Nothing of the kind, though. Madame Sahara’s handwriting looked as neat and assured as ever, even in the very last entry, made on the day before she died. By then, according to Poldi’s rough estimate, she had taken in nearly 250,000 euros. Not bad for a fortune-teller, she thought.
There was, however, one puzzling entry after Elisa Puglisi’s last visit, the day before her death. It was obviously a quotation, because Madame Sahara had put it in inverted commas: “The Hedgehog has the money!”
Neither the sad signora nor the padre could figure out who the Hedgehog was, but Poldi, certain that the murderer and his motive were down there in black and white, right before her eyes, felt queasy despite herself.
Although the meaning of the cryptic symbols in the margins still escaped her, Poldi surmised that they were mnemonic aids for Madame Sahara’s fortune-telling service. She shut the little book but rested both hands on it. She was perspiring, she noticed. Her hands were moist and sweat trickled down beneath her wig.
“Are you feeling all right, Donna Poldina?”
“I’m fine,” she said. Then, “This diary is clearly a motive for murder, and it contains the name of a double murderer. It was the Hedgehog. We must proceed on that basis.”
An extravagant theory, but the team nodded grav
ely.
The sad signora handed Poldi a handkerchief. “What do you propose to do now, Donna Poldina?”
Poldi mopped her brow. “I’m loath to say so, but we’ll have to hand this diary over to the police.”

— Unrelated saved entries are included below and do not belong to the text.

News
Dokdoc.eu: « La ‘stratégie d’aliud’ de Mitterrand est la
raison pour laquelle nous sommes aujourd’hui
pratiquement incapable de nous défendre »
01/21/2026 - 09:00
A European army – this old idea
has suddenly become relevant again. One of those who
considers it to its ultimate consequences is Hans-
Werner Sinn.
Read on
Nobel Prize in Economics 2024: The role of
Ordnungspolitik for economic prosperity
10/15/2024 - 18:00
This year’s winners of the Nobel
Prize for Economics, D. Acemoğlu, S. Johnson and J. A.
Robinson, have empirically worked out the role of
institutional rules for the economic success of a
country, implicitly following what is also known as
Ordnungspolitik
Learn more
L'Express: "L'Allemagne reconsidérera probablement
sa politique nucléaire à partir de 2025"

“Whaaat?” the padre and the sad signora exclaimed in unison.
Poldi raised a conciliatory hand. “But first Montana will have to pay a price for it, and second, we’ll have to evaluate it first. Do you have a scanner, Padre?”
“Er, only a multifunction printer. Will that do?”
“Admirably.” Poldi handed him the diary. “We need a copy of every page. Thanks.” She turned to Signora Cocuzza. “I’d like you to make a list of all the names, entries, dates, symbols and so on.”
“An Excel table, you mean?”
“Not necessarily.”
“Yes, nothing else will do. That way, we can filter and sort the entries by name, date and sum of money.”
“And you can handle that?”
“I sit behind a cash desk, Donna Poldina, remember? I may only run a little café bar in a boring seaside town, and I may not have many talents, but I’m not a complete nincompoop.”
“Of course not, my dear,” said Poldi, touched. “You certainly aren’t.”
And she put her arms round her sad, frail, brave friend, clasped her to her ample bosom and planted a smacking kiss on her cheek.
“What if the padre sees us, Donna Poldina?”